A puppet module built to completely install hadoop at the most basic usable level, based on bcarpio/puppet-hadoop, it had near complete overhaul and update.
-
Install the module by cloning the repository into /etc/puppet/modules directory under a folder named hadoop
-
In the modules/hadoop/manifests/params.pp file edit these parameters to match your setup:
$domain = $::hostname ? {
default => ".bigdata.lab",
}
$master = $::hostname ? {
default => "hadoopMaster",
}
$slaveprefix = $::hostname ? {
default => "hadoopSlave",
}
$numofslaves = $::hostname ? {
default => "15",
}
- Add into your site.pp:
node hadoopBase {
class { "hadoop": }
class { "java": }
}
node /hadoopMaster/ inherits hadoopBase {
class { "hadoop::master": }
}
node /hadoopSlave/ inherits hadoopBase { }
At this point as long as your machines are running the puppet agent and have the right hostnames they should be installing hadoop.

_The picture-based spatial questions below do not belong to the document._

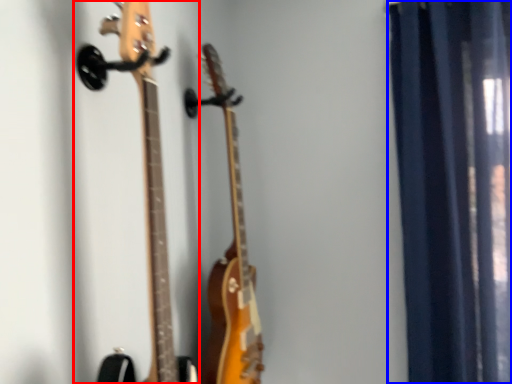
Question: Which point is closer to the camera, guitar (highlighted by a red box) or curtain (highlighted by a blue box)?

Choices:
 (A) guitar
 (B) curtain

Answer: (A)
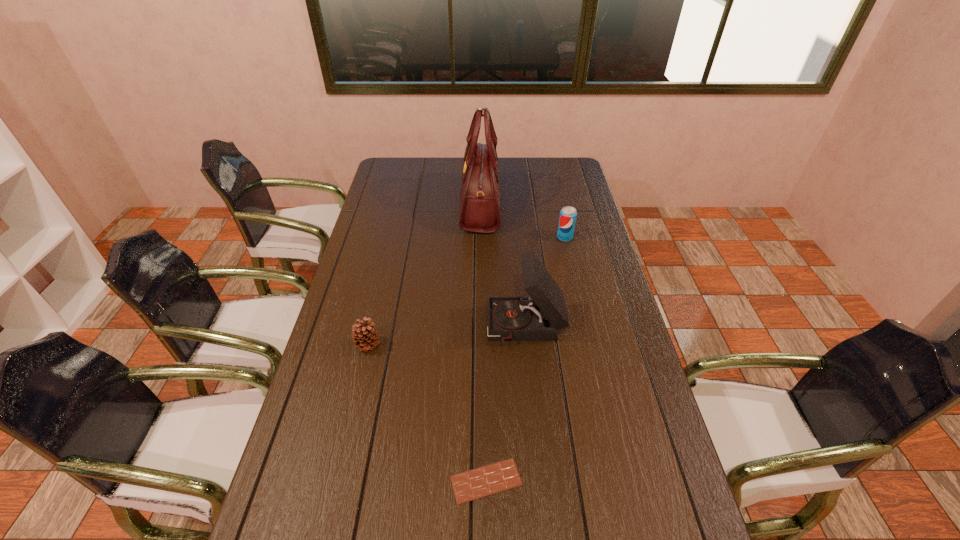
In order to click on free space at the right edge of the desktop in this screenshot , I will do `click(548, 186)`.

This screenshot has height=540, width=960. In the image, there is a desktop. In order to click on vacant region at the far right corner in this screenshot , I will do [x=548, y=173].

Locate an element on the screen. The height and width of the screenshot is (540, 960). unoccupied position between the pinecone and the second tallest object is located at coordinates pos(446,336).

The height and width of the screenshot is (540, 960). Identify the location of free area in between the pinecone and the soda can. (467, 291).

At what (x,y) coordinates should I click in order to perform the action: click on vacant area between the rightmost object and the leftmost object. Please return your answer as a coordinate pair (x, y). The height and width of the screenshot is (540, 960). Looking at the image, I should click on (467, 291).

At what (x,y) coordinates should I click in order to perform the action: click on free space that is in between the soda can and the pinecone. Please return your answer as a coordinate pair (x, y). The height and width of the screenshot is (540, 960). Looking at the image, I should click on (467, 291).

In order to click on vacant area between the handbag and the leftmost object in this screenshot , I will do `click(424, 274)`.

Where is `vacant area that lies between the pinecone and the handbag`? vacant area that lies between the pinecone and the handbag is located at coordinates (424, 274).

Locate an element on the screen. This screenshot has height=540, width=960. free space that is in between the shortest object and the handbag is located at coordinates (484, 342).

This screenshot has width=960, height=540. Identify the location of vacant area that lies between the tallest object and the pinecone. (424, 274).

Once all the machines have successfully run their puppet manifests simply SSH into your master node, and run /opt/hadoop/hadoop/bin/start-all.sh
In order to update hadoop to the latest version, download the most recent tar.gz file from http://hadoop.apache.org/common/releases.html and place it into the modules/hadoop/files directory. After downloading make sure to update the params.pp file with the latest version number.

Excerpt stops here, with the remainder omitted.